Please have a moment of silence, loyal readers. He was a great fish. Comment a fish emoji in honor of him. His funeral will be on July 6th, 2021.
Luv
LuLu
A twin-tail half-moon betta fish
Oct 25th, 2020 ~ July 5th, 2021
May he rest in peace.
Recap of his life (with us):
Oct 25th, 2020: We brought LuLu home and he loved his new environment. I remember that he darted around in the little box we brought him home in when he first saw the sun. Sadly, that day, we had a power outage that lasted until midnight. Although LuLu's aquarium light, filter, and heater weren't on, he was still happy to be out of that little container we got him in.
After about two weeks, and a lot of research, I announced that I would start "betta school" in which I would teach LuLu tricks! That didn't last more than two weeks. But I succeeded in training LuLu to come up to my finger when I put it on the tank. That was progress.
Fast-forward to Thanksgiving break, we were going to New Orleans. Since LuLu was still pretty new we decided not to put an automatic feeder instead we were going to take him with us. We got a little tank and put in a familiar tank decoration. Then we moved LuLu in. It was an eight-hour drive so we had to put his tank in a little shoebox stuffed with tennis balls to keep his tank steady. We would stop every few hours to check on him. When we reached New Orleans, the first thing we did was carry LuLu inside. We put him upstairs and put in a water heater. Then while LuLu got used to his new tank we had dinner.
Unfortunately, LuLu got sick with swim bladder disease. Luckily it wasn't fatal and a few days of fasting fixed him right up.
The minute we put him back in his old tank, he started swimming around happily.

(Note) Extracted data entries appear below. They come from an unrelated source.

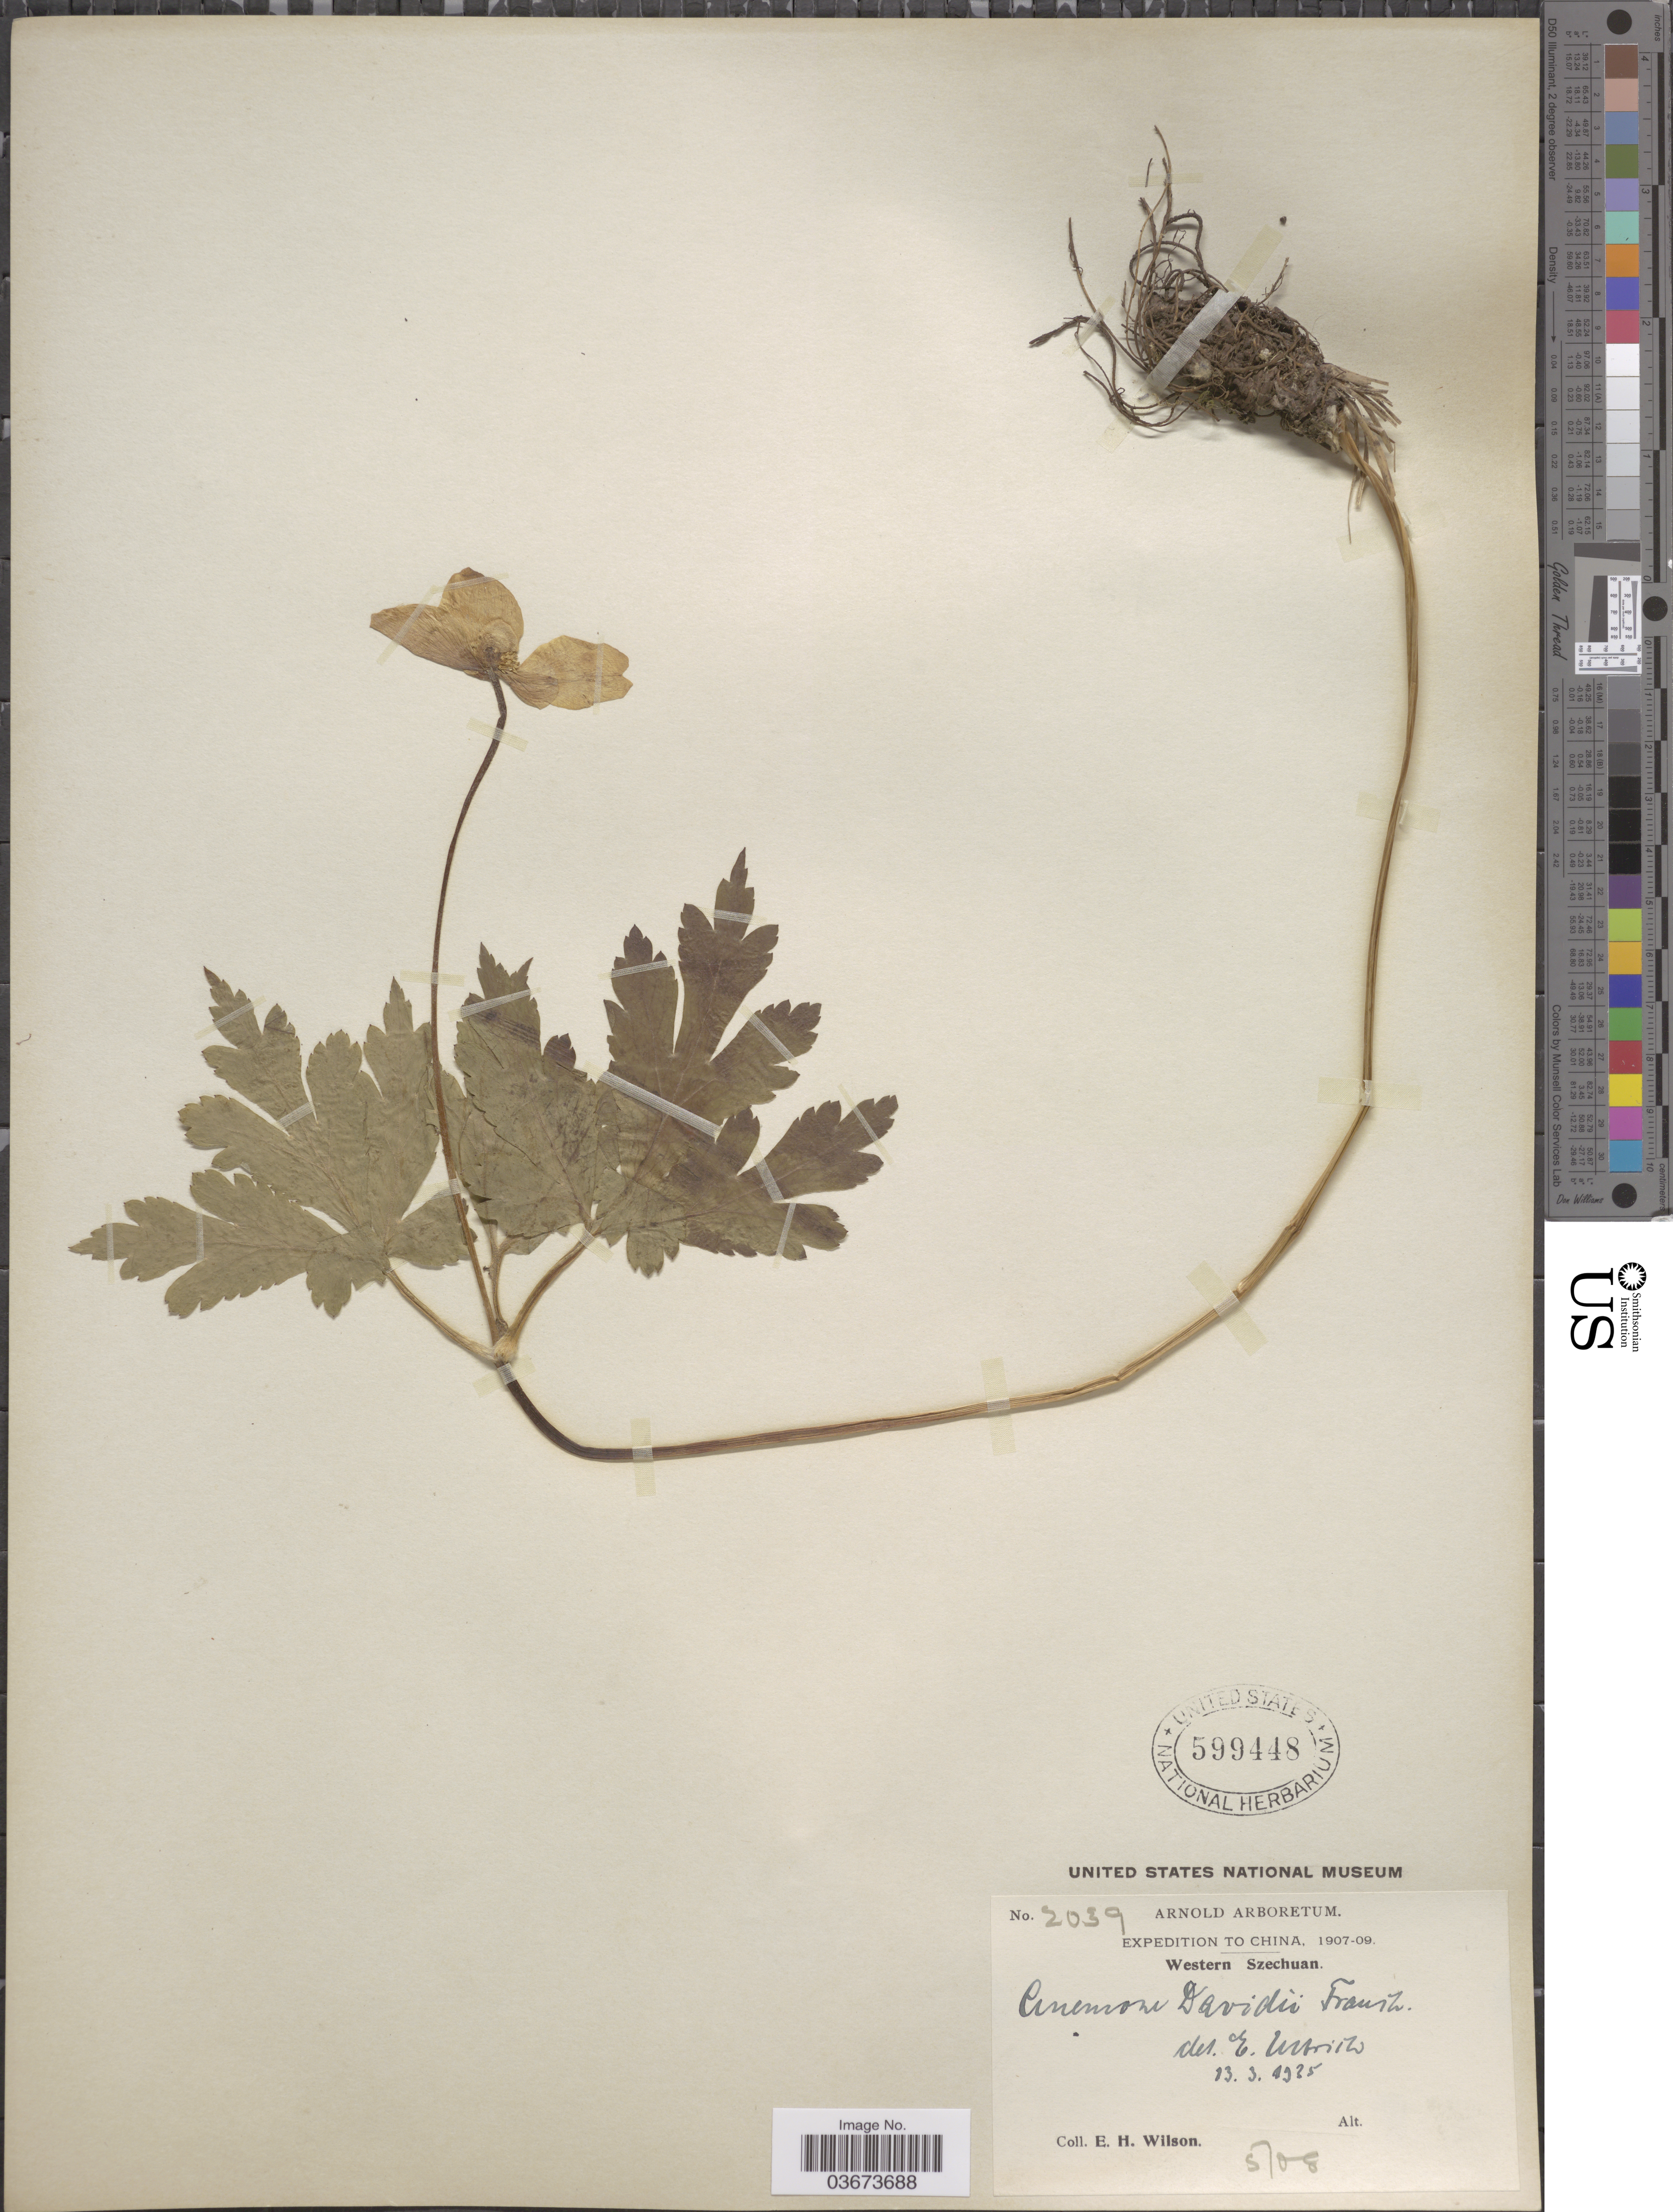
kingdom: Plantae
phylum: Tracheophyta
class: Magnoliopsida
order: Ranunculales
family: Ranunculaceae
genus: Anemone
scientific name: Anemone davidii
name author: Franch.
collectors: E. Wilson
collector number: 2039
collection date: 1908-05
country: China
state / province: Sichuan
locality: Western Szechuan.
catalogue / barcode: US 599448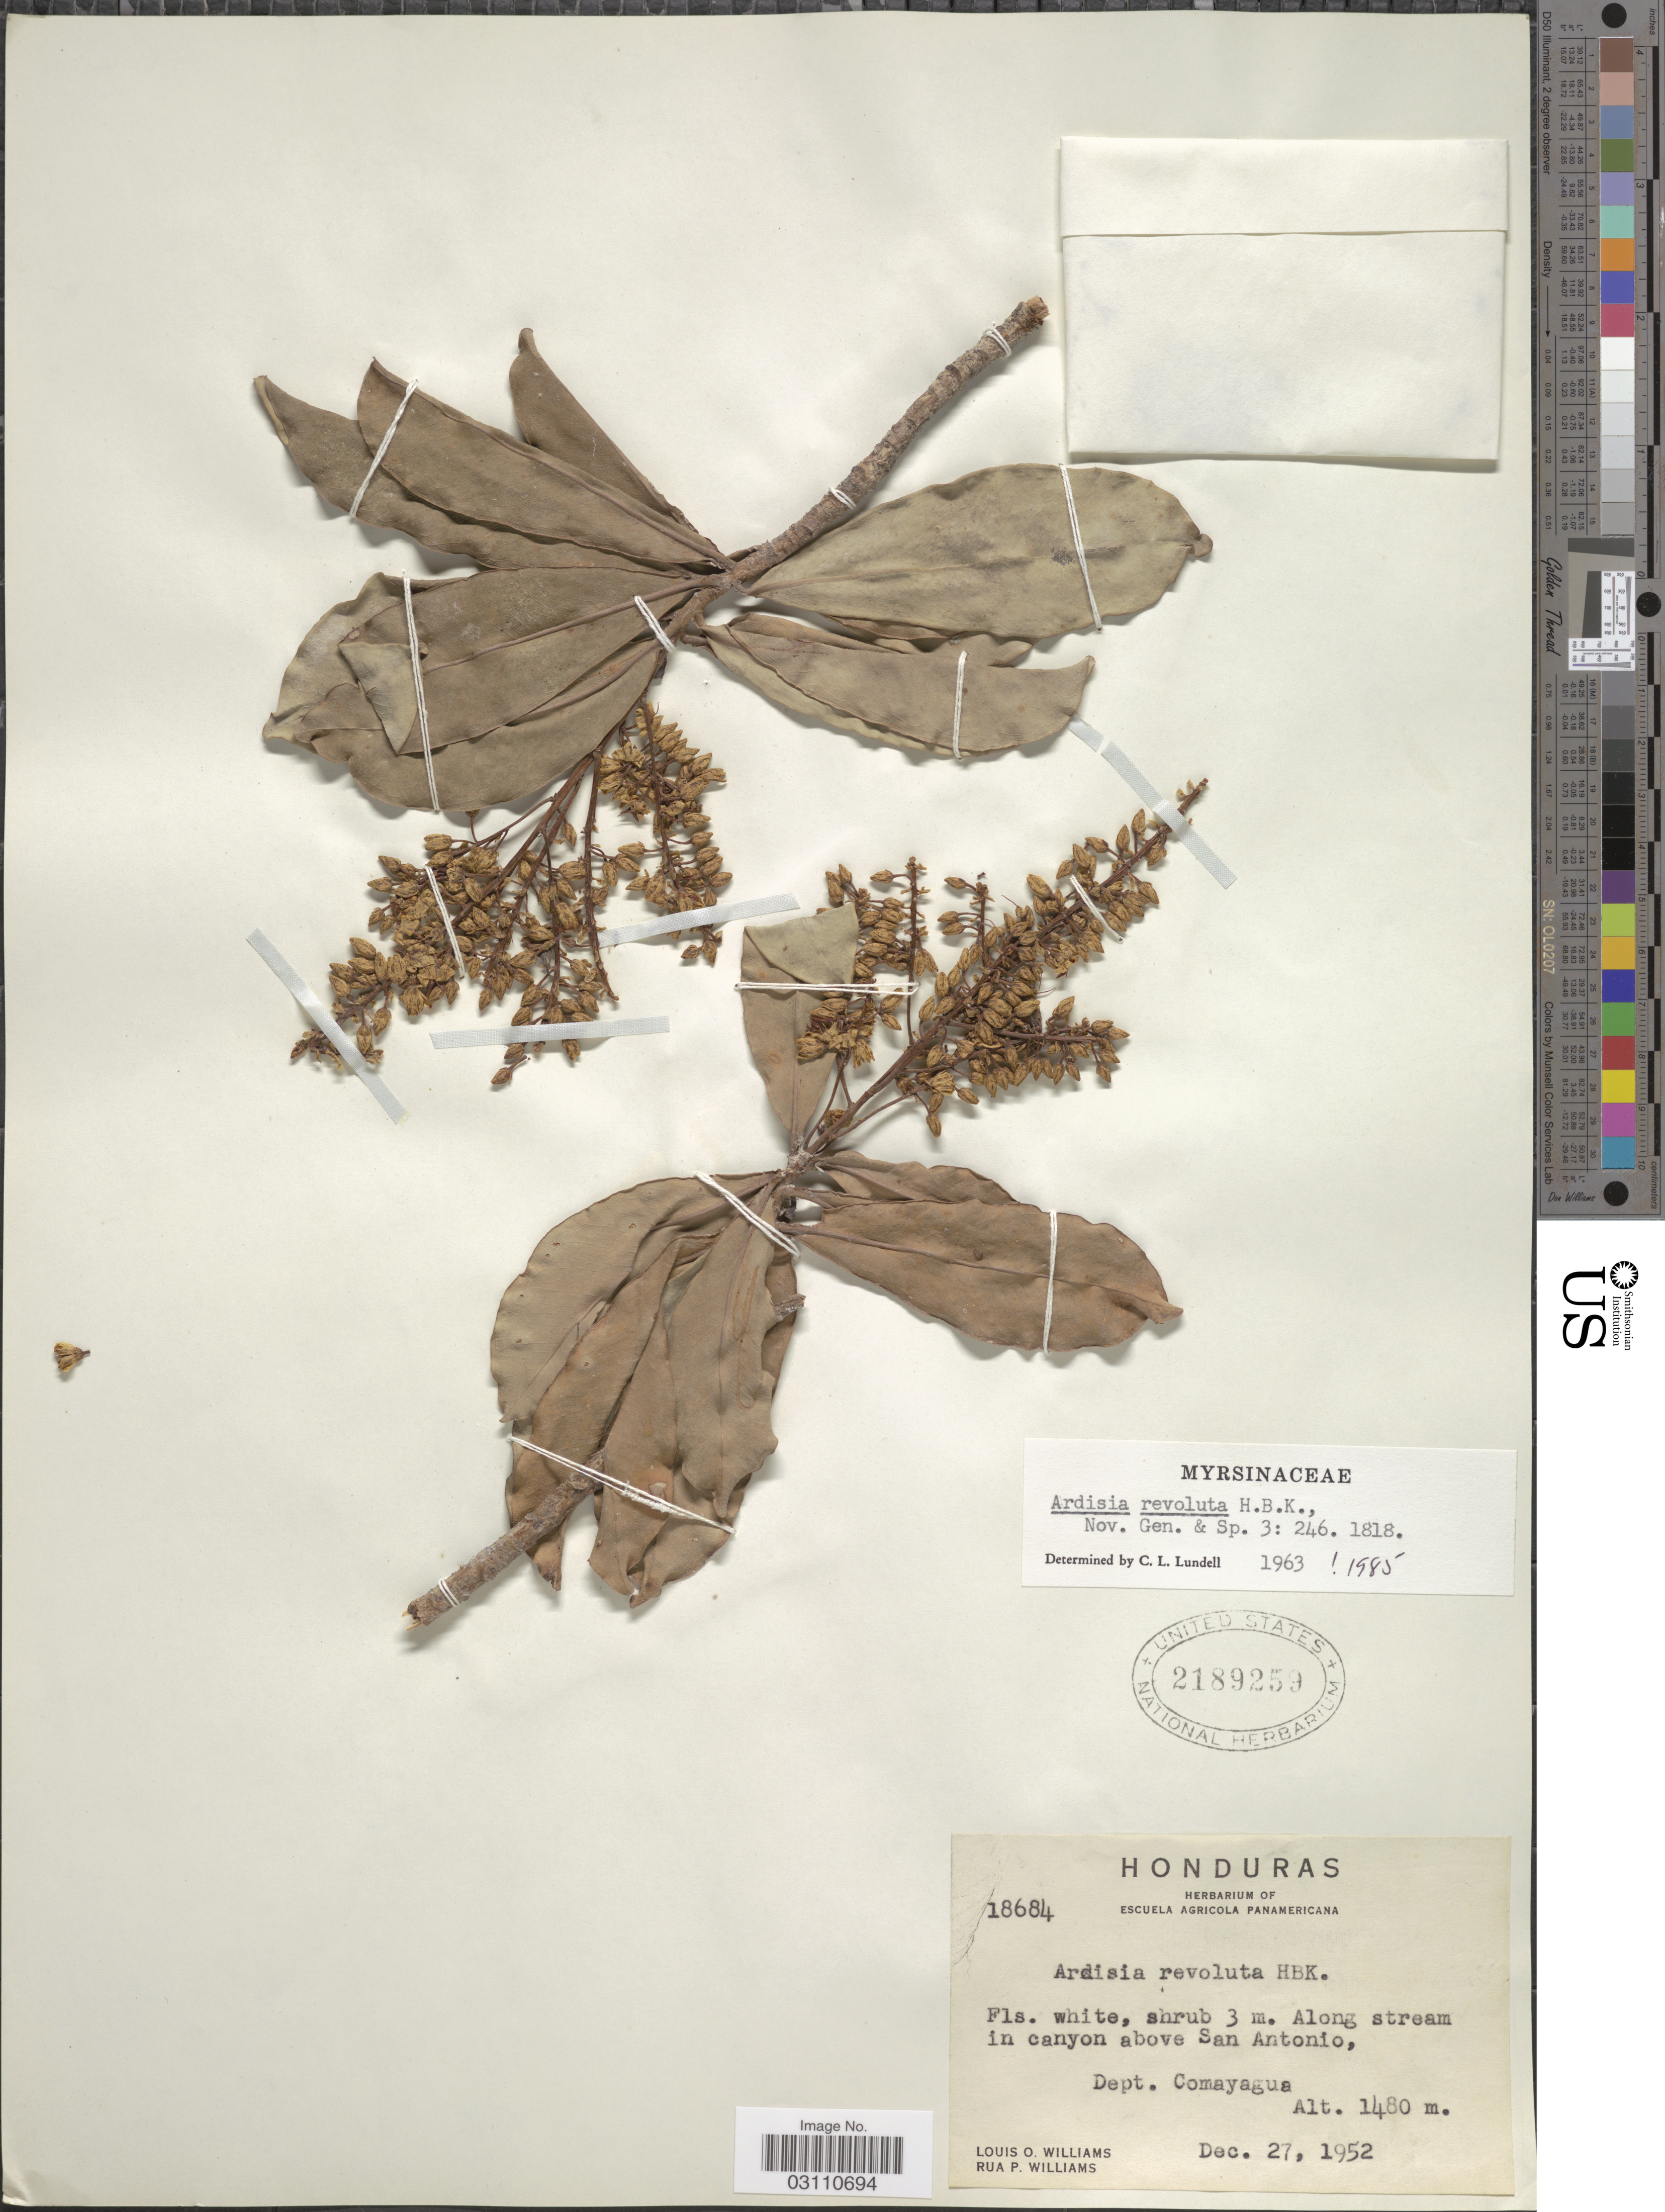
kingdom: Plantae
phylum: Tracheophyta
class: Magnoliopsida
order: Ericales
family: Primulaceae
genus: Ardisia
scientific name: Ardisia revoluta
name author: Kunth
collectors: L. O. Williams & R. P. Williams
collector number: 18684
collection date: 1952-12-27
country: Honduras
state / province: Comayagua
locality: Along stream in canyon above San Antonio, Dept. Comayagua.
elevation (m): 1480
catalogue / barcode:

In winter break, however, we decided not to take a risk so we left him at home with an automatic feeder. And we called a family friend to come and check on him every couple of days. When we came back from our trip to New Jersey and Washington D.C., we found that he was bloated!! Though he was swimming enjoyably. So we gave the tank a scrub and fasted him for two days, and he was fine. Then we decided that we would not leave a living, breathing fish at the mercy of a piece of plastic.
So in our next New Orleans trip, we (1) made it short and (2) made the family friend check on LuLu and feed him every other day.
But then when mid-June came around, we all got busy and were unable to clean the tank for a while. Finally, on July 4th we started the process of cleaning the tank. We planned to do a full water change. We decided to put Lulu in a separate bowl with conditioned water.
So as soon as we put LuLu in a separate bowl, he stopped moving... His mouth was on the surface and he was frozen. I was certain it was from stress.
When the tank was clean, we put LuLu back but he refused to move. I did some research and every website said swim bladder disease. Which made sense because he has had problems with his swim bladder before. As the night wore on, Lulu was hooked to the surface. He started to turn pale. I didn't feed him that night and turned off the light early, even put on some relaxing music. That didn't seem to help. On the morning of July 5th, LuLu had sunk down to the bottom of the tank. That's when it dawned on me, the unbearable truth, that my first pet was dead.
I was too stunned to cry, too numb to make any expression. So I walked away.
My first pet, my first fish, my first LuLu will always be nestled inside my heart.